August announced itself with gusto in the Murphy household. We returned from Alaska and settled into a semi-normal routine, only to pack our bags and head out again for another week’s travel. Kevin had business in St. Thomas and San Juan, and thanks to an airline voucher I received a month prior, I joined him for the trip. We arrived home Thursday with enough time to do a load of laundry and catch a few hours of sleep before Kevin flew out again to Texas, to serve as a groomsman in his best friend’s wedding. I’m starting to accept the fact that “normal routine” may not be part of this season for us. An exciting realization on one hand, as there aren’t many times in life you have the opportunities we have here. On the other hand, the flexibility required to navigate a season like this has been a character builder for a girl who loves the simplicity and predictability of routine!
Because international flights aren’t exactly budget-friendly, Kevin attended the wedding alone and I stayed in Kingston. I’ve been home alone all weekend, thoroughly enjoying the silence and lack of agenda. Silence breeds reflection, and I’ve spent the last two days doing a lot of reading, journaling, thinking and praying. To be honest, there have been several bumps in our personal lives the past few months that I wanted to hash out with God—grief that’s hit too close to home, ailing loved ones, trying relationships that we never anticipated would be trying. The simple reality of living in a fallen world and doing life as an imperfect person with other imperfect people can be exhausting.
I was reading my Bible yesterday morning, seeking solace for an overwhelmed heart, when I came across a story that brought great encouragement.
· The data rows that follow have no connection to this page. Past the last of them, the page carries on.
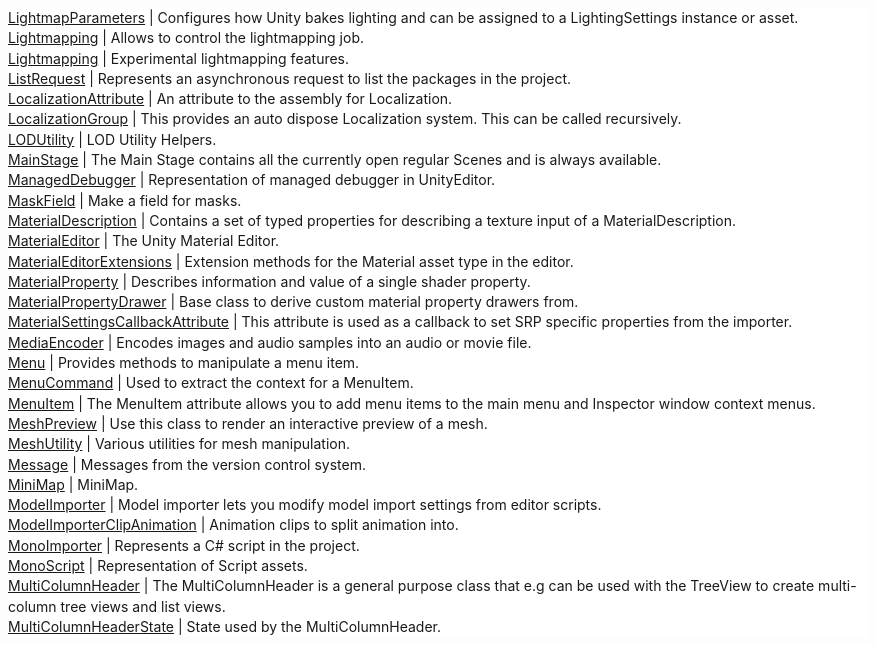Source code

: [LightmapParameters](https://docs.unity3d.com/6000.0/Documentation/ScriptReference/LightmapParameters.html) | Configures how Unity bakes lighting and can be assigned to a LightingSettings instance or asset.  
[Lightmapping](https://docs.unity3d.com/6000.0/Documentation/ScriptReference/Lightmapping.html) | Allows to control the lightmapping job.  
[Lightmapping](https://docs.unity3d.com/6000.0/Documentation/ScriptReference/Experimental.Lightmapping.html) | Experimental lightmapping features.  
[ListRequest](https://docs.unity3d.com/6000.0/Documentation/ScriptReference/PackageManager.Requests.ListRequest.html) | Represents an asynchronous request to list the packages in the project.  
[LocalizationAttribute](https://docs.unity3d.com/6000.0/Documentation/ScriptReference/LocalizationAttribute.html) | An attribute to the assembly for Localization.  
[LocalizationGroup](https://docs.unity3d.com/6000.0/Documentation/ScriptReference/LocalizationGroup.html) | This provides an auto dispose Localization system. This can be called recursively.  
[LODUtility](https://docs.unity3d.com/6000.0/Documentation/ScriptReference/LODUtility.html) | LOD Utility Helpers.  
[MainStage](https://docs.unity3d.com/6000.0/Documentation/ScriptReference/SceneManagement.MainStage.html) | The Main Stage contains all the currently open regular Scenes and is always available.  
[ManagedDebugger](https://docs.unity3d.com/6000.0/Documentation/ScriptReference/Scripting.ManagedDebugger.html) | Representation of managed debugger in UnityEditor.  
[MaskField](https://docs.unity3d.com/6000.0/Documentation/ScriptReference/UIElements.MaskField.html) |  Make a field for masks.   
[MaterialDescription](https://docs.unity3d.com/6000.0/Documentation/ScriptReference/AssetImporters.MaterialDescription.html) | Contains a set of typed properties for describing a texture input of a MaterialDescription.  
[MaterialEditor](https://docs.unity3d.com/6000.0/Documentation/ScriptReference/MaterialEditor.html) | The Unity Material Editor.  
[MaterialEditorExtensions](https://docs.unity3d.com/6000.0/Documentation/ScriptReference/MaterialEditorExtensions.html) | Extension methods for the Material asset type in the editor.  
[MaterialProperty](https://docs.unity3d.com/6000.0/Documentation/ScriptReference/MaterialProperty.html) | Describes information and value of a single shader property.  
[MaterialPropertyDrawer](https://docs.unity3d.com/6000.0/Documentation/ScriptReference/MaterialPropertyDrawer.html) | Base class to derive custom material property drawers from.  
[MaterialSettingsCallbackAttribute](https://docs.unity3d.com/6000.0/Documentation/ScriptReference/SpeedTree.Importer.MaterialSettingsCallbackAttribute.html) |  This attribute is used as a callback to set SRP specific properties from the importer.   
[MediaEncoder](https://docs.unity3d.com/6000.0/Documentation/ScriptReference/Media.MediaEncoder.html) | Encodes images and audio samples into an audio or movie file.  
[Menu](https://docs.unity3d.com/6000.0/Documentation/ScriptReference/Menu.html) | Provides methods to manipulate a menu item.  
[MenuCommand](https://docs.unity3d.com/6000.0/Documentation/ScriptReference/MenuCommand.html) | Used to extract the context for a MenuItem.  
[MenuItem](https://docs.unity3d.com/6000.0/Documentation/ScriptReference/MenuItem.html) | The MenuItem attribute allows you to add menu items to the main menu and Inspector window context menus.  
[MeshPreview](https://docs.unity3d.com/6000.0/Documentation/ScriptReference/MeshPreview.html) | Use this class to render an interactive preview of a mesh.  
[MeshUtility](https://docs.unity3d.com/6000.0/Documentation/ScriptReference/MeshUtility.html) | Various utilities for mesh manipulation.  
[Message](https://docs.unity3d.com/6000.0/Documentation/ScriptReference/VersionControl.Message.html) | Messages from the version control system.  
[MiniMap](https://docs.unity3d.com/6000.0/Documentation/ScriptReference/Experimental.GraphView.MiniMap.html) | MiniMap.  
[ModelImporter](https://docs.unity3d.com/6000.0/Documentation/ScriptReference/ModelImporter.html) | Model importer lets you modify model import settings from editor scripts.  
[ModelImporterClipAnimation](https://docs.unity3d.com/6000.0/Documentation/ScriptReference/ModelImporterClipAnimation.html) | Animation clips to split animation into.  
[MonoImporter](https://docs.unity3d.com/6000.0/Documentation/ScriptReference/MonoImporter.html) | Represents a C# script in the project.  
[MonoScript](https://docs.unity3d.com/6000.0/Documentation/ScriptReference/MonoScript.html) | Representation of Script assets.  
[MultiColumnHeader](https://docs.unity3d.com/6000.0/Documentation/ScriptReference/IMGUI.Controls.MultiColumnHeader.html) | The MultiColumnHeader is a general purpose class that e.g can be used with the TreeView to create multi-column tree views and list views.  
[MultiColumnHeaderState](https://docs.unity3d.com/6000.0/Documentation/ScriptReference/IMGUI.Controls.MultiColumnHeaderState.html) | State used by the MultiColumnHeader.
The story is short—just a few paragraphs long told only once in the Bible. Jesus and his disciples are entering a town called Nain. As Jesus approaches the town gates, a funeral procession is going out. The only son of a widow had died, which is basically a death sentence for the widow herself. Her son was her last means of support, and with him gone, the widow is penniless and alone—a bleak and hopeless future. The commentary says she would likely be reduced to begging for food.
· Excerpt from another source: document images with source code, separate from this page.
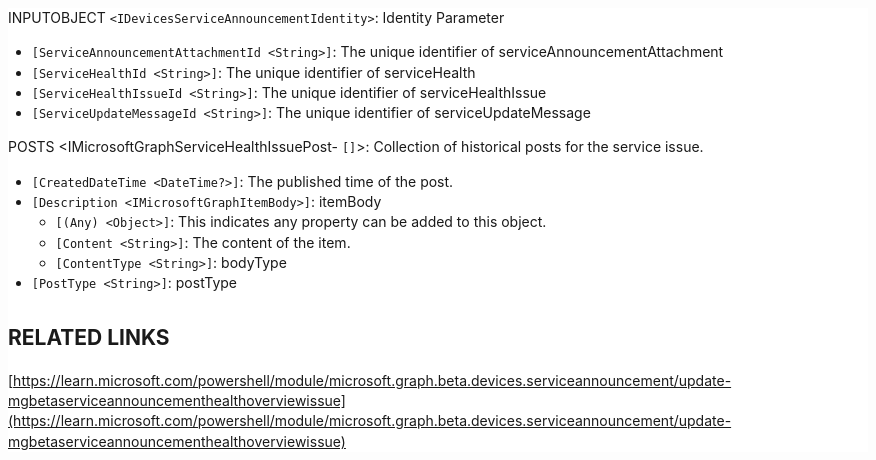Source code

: INPUTOBJECT `<IDevicesServiceAnnouncementIdentity>`: Identity Parameter
  - `[ServiceAnnouncementAttachmentId <String>]`: The unique identifier of serviceAnnouncementAttachment
  - `[ServiceHealthId <String>]`: The unique identifier of serviceHealth
  - `[ServiceHealthIssueId <String>]`: The unique identifier of serviceHealthIssue
  - `[ServiceUpdateMessageId <String>]`: The unique identifier of serviceUpdateMessage

POSTS <IMicrosoftGraphServiceHealthIssuePost- `[]`>: Collection of historical posts for the service issue.
  - `[CreatedDateTime <DateTime?>]`: The published time of the post.
  - `[Description <IMicrosoftGraphItemBody>]`: itemBody
    - `[(Any) <Object>]`: This indicates any property can be added to this object.
    - `[Content <String>]`: The content of the item.
    - `[ContentType <String>]`: bodyType
  - `[PostType <String>]`: postType

## RELATED LINKS

[https://learn.microsoft.com/powershell/module/microsoft.graph.beta.devices.serviceannouncement/update-mgbetaserviceannouncementhealthoverviewissue](https://learn.microsoft.com/powershell/module/microsoft.graph.beta.devices.serviceannouncement/update-mgbetaserviceannouncementhealthoverviewissue)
Luke tells us that when Jesus saw the widow, “His heart went out to her.” He saw her pain, was filled with compassion and responded. He touched the coffin, commanded the dead son to get up, and the man sat up and began talking! (Can you imagine the widow? In my mind she surely faints. I’d want to be the one with the smelling salts and witness the look on her face as she realized her son was alive. Unspeakable joy no doubt.)
I love that Luke tells us nothing of the widow’s spiritual condition. We don’t know if she was a spiritually devout woman. We don’t know if she spent hours in prayer, or gave lots of time and money to serving God. We don’t even know if she believed in Jesus. For all we know, she was a mean, selfish woman who deserved a hopeless future. It wasn’t any merits earned by the widow that caused Jesus to respond. It was the compassion in His heart.
“His heart went out to her.” This statement is so beautiful to me. I picture Jesus taking His heart—full of endless mercy, compassion and love—and handing it the widow. He turns her tragedy into triumph and her tears of sorrow into tears of joy. As I read the story, I realized that Jesus does the same for us. Whatever our circumstances, whatever our pain, His heart goes out to us. He doesn’t respond with apathy or harsh judgment. He doesn’t leave us to figure it out on our own. He responds with compassion and the power to rescue.
God’s heart goes out to us. Even if our lives our amuck and we’ve played a part in the mess we’re in (as we likely have). Even if our pain is great and our faith is small. Even if we haven’t prayed for months or more. Even if we’re not even sure what we think about God. His heart goes out to us. What great encouragement for whatever your story and wherever you are.